A cette affirmation certains  répondront : mais vous avez acquis votre humanité par votre appartenance à un Etat. A quoi nous répondrons :aucun Etat  n’a réussi et ne réussira à faire d’un chien un être humain.

L’humanité de l’homme n’est pas le résultat d’un pur conditionnement , d’un pur dressage. Elle est indissociable de ce que l’être possède à la naissance , cette puissance propre qu’on a pu appeler liberté et qui  exige d’être cultivée.

Quand cette puissance est absente – et cela peut arriver , comme le montre la tératologie- aucun conditionnement ne pourra faire que l’être né  entre dans la communauté des humains.

De l’Etat on ne reçoit pas son humanité, cette puissance propre à l’être humain dont la dimension ( la réalité ) biologique est évidente. Cette société organisée , à la culture propre qu’est l’Etat est le lieu où le nouveau-né va pouvoir exercer  et manifester sa puissance , lui donner forme  dans les innombrables interactions qui seront sa vie. C’est ainsi qu’il deviendra allemand, italien , français etc.;sans que jamais sa puissance ne soit emprisonnée dans les limites de ses conditionnements et de ses apprentissages . Ces derniers ont été rendus possibles  parce que cette puissance  propre les rendaient possibles: l’apprentissage d’une langue , pour ne prendre qu’un exemple, manifeste une faculté du langage qui permet d’en apprendre d’autres.
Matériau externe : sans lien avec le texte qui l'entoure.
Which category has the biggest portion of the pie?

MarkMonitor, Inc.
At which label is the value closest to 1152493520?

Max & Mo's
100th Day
Le choix du cosmopolitisme ne va pas faire disparaître , comme par magie, ces conditionnements et ces apprentissages qui ont été « incorporés » au sens propre du terme. Mais la puissance propre de l’homme ( logos -c’est-à-dire raison et langage, pensée, conscience, fonction symbolique ..)lui permet de prendre  de la distance  vis-à-vis de soi, cette distance psychique  qui rend possible la réflexion, le retour sur soi, le jugement, le décentrement, d’une façon générale l’ouverture au monde.

L’être humain n’est pas enfermé dans ses conditionnements comme dans une prison.
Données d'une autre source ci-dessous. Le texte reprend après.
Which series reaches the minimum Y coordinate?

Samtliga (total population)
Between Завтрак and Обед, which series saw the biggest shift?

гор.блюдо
Faire le choix du cosmopolitisme  c’est donc comprendre que toute culture ( au sens anthropologique du terme), trouve son origine dans la même puissance humaine.

Ce qui permet de reconnaître  tout humain comme un égal , reconnaître en lui cette même puissance qui définit mon humanité  et pouvoir le considérer comme un citoyen du monde; comme moi.